*Assigned task*
Please recast everything in the records below, from the line containing "琴光堂オンラインレッスン チケット" down to the end of the records, as a numbered list with blank lines omitted and the pictures left out.

*Record extracts*
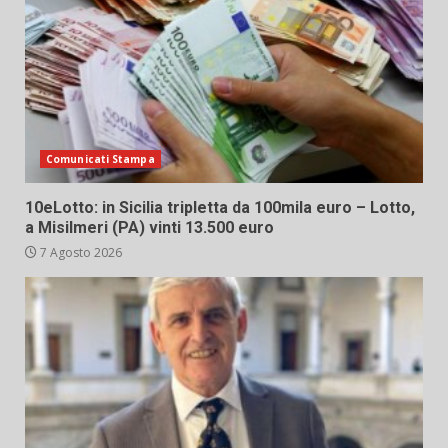
Comunicati Stampa
10eLotto: in Sicilia tripletta da 100mila euro – Lotto,
a Misilmeri (PA) vinti 13.500 euro
7 Agosto 2026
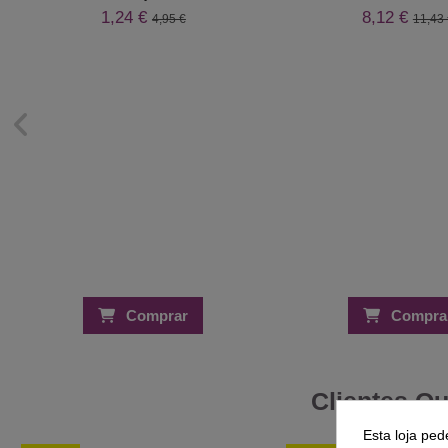
1,24 €
8,12 €
4,95 €
11,43 
Comprar
Compra
Clientes Q
Esta loja ped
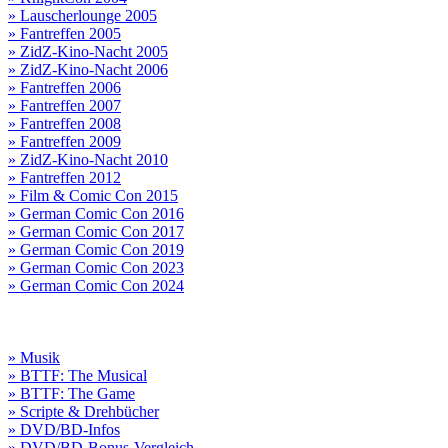
» Lauscherlounge 2005
» Fantreffen 2005
» ZidZ-Kino-Nacht 2005
» ZidZ-Kino-Nacht 2006
» Fantreffen 2006
» Fantreffen 2007
» Fantreffen 2008
» Fantreffen 2009
» ZidZ-Kino-Nacht 2010
» Fantreffen 2012
» Film & Comic Con 2015
» German Comic Con 2016
» German Comic Con 2017
» German Comic Con 2019
» German Comic Con 2023
» German Comic Con 2024
» Musik
» BTTF: The Musical
» BTTF: The Game
» Scripte & Drehbücher
» DVD/BD-Infos
» DVD/BD-Bonus-Vergleich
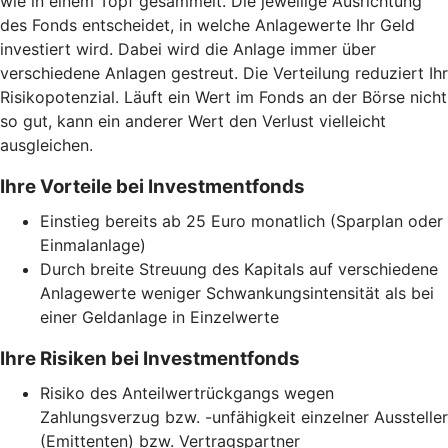
wie in einem Topf gesammelt. Die jeweilige Ausrichtung
des Fonds entscheidet, in welche Anlagewerte Ihr Geld
investiert wird. Dabei wird die Anlage immer über
verschiedene Anlagen gestreut. Die Verteilung reduziert Ihr
Risikopotenzial. Läuft ein Wert im Fonds an der Börse nicht
so gut, kann ein anderer Wert den Verlust vielleicht
ausgleichen.
Ihre Vorteile bei Investmentfonds
Einstieg bereits ab 25 Euro monatlich (Sparplan oder
Einmalanlage)
Durch breite Streuung des Kapitals auf verschiedene
Anlagewerte weniger Schwankungsintensität als bei
einer Geldanlage in Einzelwerte
Ihre Risiken bei Investmentfonds
Risiko des Anteilwertrückgangs wegen
Zahlungsverzug bzw. -unfähigkeit einzelner Aussteller
(Emittenten) bzw. Vertragspartner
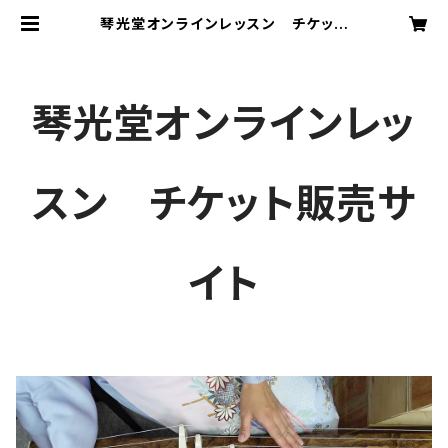
琴光堂オンラインレッスン チケット
販売サイト
琴光堂オンラインレッ
スン チケット販売サ
イト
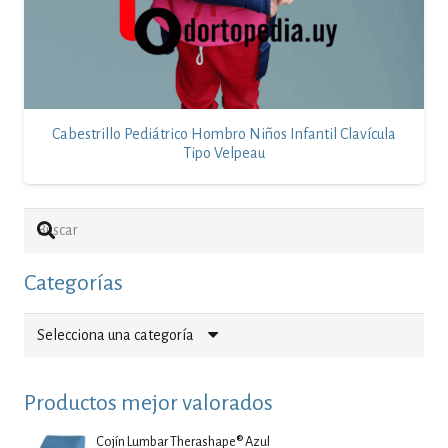
Cabestrillo Pediátrico Hombro Niños Infantil Clavícula
Tipo Velpeau
Categorías
Selecciona una categoría
Productos mejor valorados
Cojín Lumbar Therashape® Azul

*Answer box*
1. 琴光堂オンラインレッスン チケット
2. 販売サイト
3. 琴光堂オンラインレッ
4. スン チケット販売サ
5. イト
6. Cabestrillo Pediátrico Hombro Niños Infantil Clavícula
7. Tipo Velpeau
8. Categorías
9. Selecciona una categoría
10. Productos mejor valorados
11. Cojín Lumbar Therashape® Azul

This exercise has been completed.